🤖 AI Summary
Environmental noise obscures true genetic associations between structural connectivity (SC) and functional connectivity (FC) in observed neuroimaging data.
Method: We propose a regression framework based on genetic covariance estimation to model high-dimensional connectomic data efficiently—introducing constrained moment estimation for computational acceleration—and integrate regularized strategies (ridge regression, Lasso, tensor regression) to quantify the genetic predictability of FC from SC.
Contribution/Results: Applied to the Human Connectome Project (HCP) dataset, our approach achieves a maximum genetic-level prediction R² of 0.34—significantly exceeding the observed-data R² of 0.03—demonstrating a moderate yet strongly environmentally masked genetic encoding of SC–FC coupling. This work establishes the first scalable, genetically informed connectomic modeling paradigm and provides the first systematic evidence of a robust genetic basis underlying structural–functional coupling in the human brain.
📝 Abstract
Non-invasive measurements of the human brain using magnetic resonance imaging (MRI) have significantly improved our understanding the brain's network organization by enabling measurement of anatomical connections between brain regions (structural connectivity) and their coactivation (functional connectivity). Heritability analyses have established that genetics account for considerable intersubject variability in structural and functional connectivity. However, characterizing how genetics shape the relationship between structural and functional connectomes remains challenging, since this association is obscured by unique environmental exposures in observed data. To address this, we develop a regression analysis framework that enables characterization of the relationship between latent genetic contributions to structural and functional connectivity. Implementing the proposed framework requires estimating genetic covariance matrices in multivariate random effects models, which is computationally intractable for high-dimensional connectome data using existing methods.

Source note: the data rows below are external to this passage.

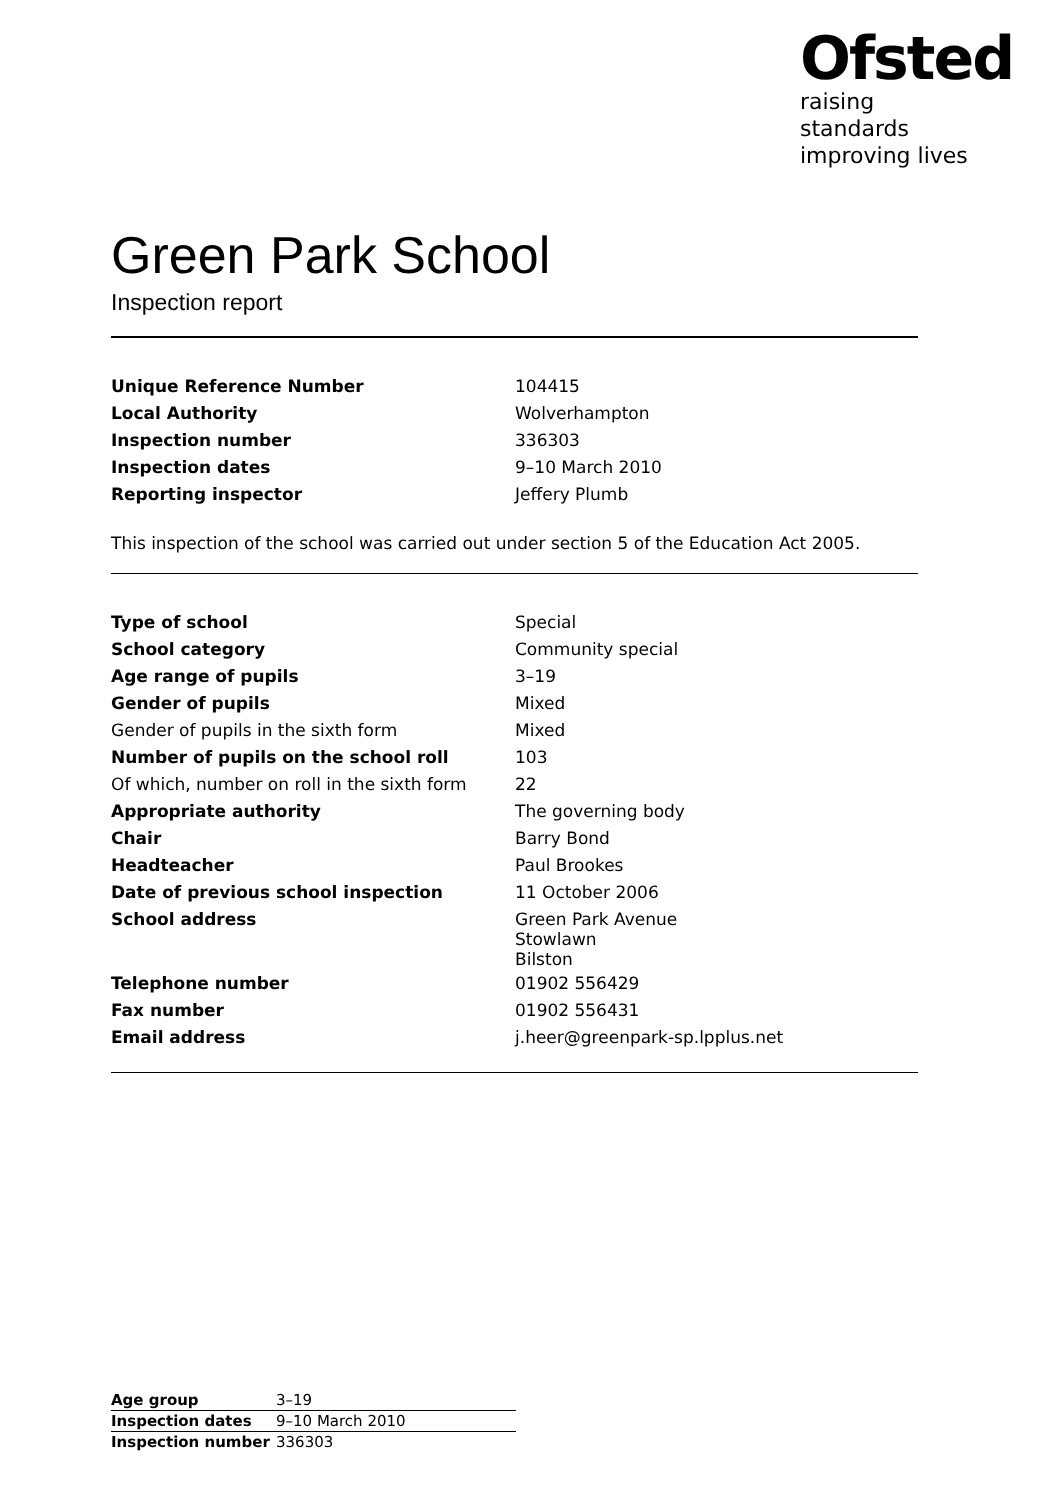Ofsted
raising standards
improving lives
Green Park School
Inspection report
| Unique Reference Number | 104415 |
| Local Authority | Wolverhampton |
| Inspection number | 336303 |
| Inspection dates | 9–10 March 2010 |
| Reporting inspector | Jeffery Plumb |
This inspection of the school was carried out under section 5 of the Education Act 2005.
| Type of school | Special |
| School category | Community special |
| Age range of pupils | 3–19 |
| Gender of pupils | Mixed |
| Gender of pupils in the sixth form | Mixed |
| Number of pupils on the school roll | 103 |
| Of which, number on roll in the sixth form | 22 |
| Appropriate authority | The governing body |
| Chair | Barry Bond |
| Headteacher | Paul Brookes |
| Date of previous school inspection | 11 October 2006 |
| School address | Green Park Avenue Stowlawn Bilston |
| Telephone number | 01902 556429 |
| Fax number | 01902 556431 |
| Email address | j.heer@greenpark-sp.lpplus.net |
| Age group | 3–19 |
| Inspection dates | 9–10 March 2010 |
| Inspection number | 336303 |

We introduce a constrained method-of-moments estimator that is several orders of magnitude faster than existing methods without sacrificing estimation accuracy. For the genetic regression analysis, we develop regularized estimation approaches, including ridge, lasso, and tensor regression. Applying our method to Human Connectome Project data, we find that functional connectivity is moderately predictable from structure at the genetic level (max R^2 = 0.34), though it is not directly predictable in the observed data (max R^2 = 0.03). This stark contrast suggests that unique environmental factors mask strong genetically-encoded structure-function relationships.